Schon vor dem 1. Weltkrieg kamen die ersten argentinischen Tangomusiker nach Paris, um dort Aufnahmen von ihrer neuen Musik zu machen. Künstlerkreise, Intellektuelle, aber auch die Aristokratie begannen sich für diese unerhörte Tanz- und Musikform zu interessieren. Der argentinische Tango war getanzter und musikalischer Ausdruck der Entwurzelung, Armut und Hoffnungslosigkeit der Einwanderer, aber auch der Kompensation durch die Erotik, die vordem noch nie in dieser Direktheit dargestellt worden war. Diese Elemente des "Verruchten", der Gosse, des "Verbotenen" wurden in den Salons vieler europäischer Metropolen als künstlerische Stilmittel aufgenommen. Doch ein wirkliches Verstehen des argentinischen Tango war den meisten Europäern dieser Zeit nicht möglich. Der Tango als Tanz entwickelte sich hier zum Gesellschaftstanz; er wurde seiner kreativen Kraft beraubt und bekam feste, leicht nachvollziehbare Regeln für die Ballsäle der vergnügungshungrigen "Jeunesse Dorée" der 20er und 30er. Die Orchester, die den Tango spielten, waren Unterhaltungsorchester im besten Sinne. Häufig wurde das Bandoneon (übrigens ein in Deutschland erfundenes Instrument) durch das leichter spielbare Akkordeon ersetzt. Die Texte der Tangos waren romantisch, träumerisch, provozierten selten, waren im extremsten Fall melancholisch.

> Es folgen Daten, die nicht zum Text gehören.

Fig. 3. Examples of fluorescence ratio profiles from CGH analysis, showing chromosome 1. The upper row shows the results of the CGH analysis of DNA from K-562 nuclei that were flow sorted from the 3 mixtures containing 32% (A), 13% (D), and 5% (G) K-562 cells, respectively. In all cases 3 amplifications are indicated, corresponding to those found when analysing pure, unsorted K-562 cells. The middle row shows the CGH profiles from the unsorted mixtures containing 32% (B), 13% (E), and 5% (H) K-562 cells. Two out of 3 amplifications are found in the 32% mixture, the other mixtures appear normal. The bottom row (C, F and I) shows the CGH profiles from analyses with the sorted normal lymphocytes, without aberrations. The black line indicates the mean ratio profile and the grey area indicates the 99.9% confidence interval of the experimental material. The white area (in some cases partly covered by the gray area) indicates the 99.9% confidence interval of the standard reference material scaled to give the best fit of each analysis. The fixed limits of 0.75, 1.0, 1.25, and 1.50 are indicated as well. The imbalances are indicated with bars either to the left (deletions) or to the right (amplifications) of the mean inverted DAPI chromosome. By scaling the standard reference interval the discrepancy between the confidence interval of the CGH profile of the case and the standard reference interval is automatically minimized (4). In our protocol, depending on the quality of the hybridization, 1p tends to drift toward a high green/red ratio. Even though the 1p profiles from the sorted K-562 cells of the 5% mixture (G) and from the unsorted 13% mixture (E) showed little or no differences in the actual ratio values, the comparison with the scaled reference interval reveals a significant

Die Sehnsucht nach der alles erlösenden, romantischen Liebe war in den meisten zu finden, im Gegensatz zu der drastischen, lebensnahen Poesie der argentinischen Texte.

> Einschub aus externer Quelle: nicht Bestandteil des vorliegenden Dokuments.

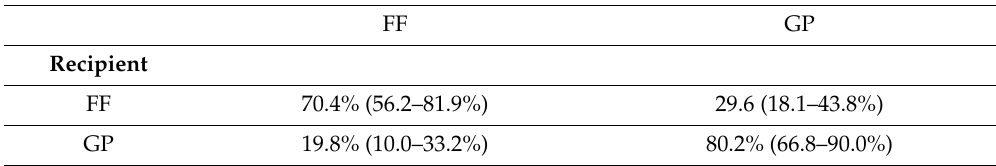
Table 3. Phylogenetically estimated sources of HIV-1 acquisition among FF and GP study participants. Estimated sources of infection among study participants, based on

Der europäische Tango ist ein Klischee. Er inszenierte ein Lebensgefühl, das die Menschen in Europa auf ihrer Suche nach Identität in einer sich verändernden Welt, die nach dem 1. Weltkrieg durch fortschreitende Industrialisierung gekennzeichnet war, gerne annahmen. Auch in Europa war der Tango in erster Linie auf die Metropolen bezogen. Er war überregional und entwickelte seine Anziehungskraft über nationale und kulturelle Grenzen hinweg. Deshalb wurden viele erfolgreiche Tangos in verschiedene Sprachen übersetzt. Der Tango in Europa war schon vor siebzig Jahren ein Ausdruck der Globalisierung, lange bevor dieser Begriff in unseren Sprachgebrauch aufgenommen wurde. Europäischer Tango war Unterhaltungsmusik, Schlager, Gesellschaftstanz, der nationale Grenzen und Traditionen überschritt. Er war nicht mehr, aber auch nicht weniger: Popmusik der goldenen 20er und 30er, ein musikalisches Bindeglied der urbanen Gesellschaft des zwanzigsten Jahrhunderts.